Please retype the part of the records that runs from their very start through the line containing "KIRCHENKONZERT", including that line.

Records supplied Block Start

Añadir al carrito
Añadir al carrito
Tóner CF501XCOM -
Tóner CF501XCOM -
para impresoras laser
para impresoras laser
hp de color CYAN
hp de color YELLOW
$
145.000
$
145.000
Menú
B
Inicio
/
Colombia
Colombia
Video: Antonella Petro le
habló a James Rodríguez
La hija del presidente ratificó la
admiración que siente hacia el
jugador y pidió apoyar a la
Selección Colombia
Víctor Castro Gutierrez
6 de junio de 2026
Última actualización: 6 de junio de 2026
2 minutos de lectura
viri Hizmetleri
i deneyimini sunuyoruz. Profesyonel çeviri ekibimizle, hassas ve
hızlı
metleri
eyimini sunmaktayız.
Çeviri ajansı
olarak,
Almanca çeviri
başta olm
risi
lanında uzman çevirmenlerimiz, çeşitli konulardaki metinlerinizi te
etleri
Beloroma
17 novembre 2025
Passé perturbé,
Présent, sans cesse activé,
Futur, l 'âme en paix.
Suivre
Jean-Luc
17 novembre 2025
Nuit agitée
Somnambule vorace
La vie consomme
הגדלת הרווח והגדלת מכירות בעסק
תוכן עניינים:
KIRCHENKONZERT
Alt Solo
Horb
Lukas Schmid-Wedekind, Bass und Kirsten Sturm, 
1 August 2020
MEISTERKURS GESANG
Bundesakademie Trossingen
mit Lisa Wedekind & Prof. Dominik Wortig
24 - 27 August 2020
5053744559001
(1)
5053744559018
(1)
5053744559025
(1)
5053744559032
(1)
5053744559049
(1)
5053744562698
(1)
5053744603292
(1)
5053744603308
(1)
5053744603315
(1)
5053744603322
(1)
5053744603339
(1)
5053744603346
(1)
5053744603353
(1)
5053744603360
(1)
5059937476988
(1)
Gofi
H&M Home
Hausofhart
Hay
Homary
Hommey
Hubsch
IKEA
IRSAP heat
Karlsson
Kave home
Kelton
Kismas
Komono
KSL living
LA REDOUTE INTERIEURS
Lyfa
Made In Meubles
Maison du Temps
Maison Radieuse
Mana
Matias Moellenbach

Records supplied Block End

**Response to the task:**
Añadir al carrito
Añadir al carrito
Tóner CF501XCOM -
Tóner CF501XCOM -
para impresoras laser
para impresoras laser
hp de color CYAN
hp de color YELLOW
$
145.000
$
145.000
Menú
B
Inicio
/
Colombia
Colombia
Video: Antonella Petro le
habló a James Rodríguez
La hija del presidente ratificó la
admiración que siente hacia el
jugador y pidió apoyar a la
Selección Colombia
Víctor Castro Gutierrez
6 de junio de 2026
Última actualización: 6 de junio de 2026
2 minutos de lectura
viri Hizmetleri
i deneyimini sunuyoruz. Profesyonel çeviri ekibimizle, hassas ve
hızlı
metleri
eyimini sunmaktayız.
Çeviri ajansı
olarak,
Almanca çeviri
başta olm
risi
lanında uzman çevirmenlerimiz, çeşitli konulardaki metinlerinizi te
etleri
Beloroma
17 novembre 2025
Passé perturbé,
Présent, sans cesse activé,
Futur, l 'âme en paix.
Suivre
Jean-Luc
17 novembre 2025
Nuit agitée
Somnambule vorace
La vie consomme
הגדלת הרווח והגדלת מכירות בעסק
תוכן עניינים:
KIRCHENKONZERT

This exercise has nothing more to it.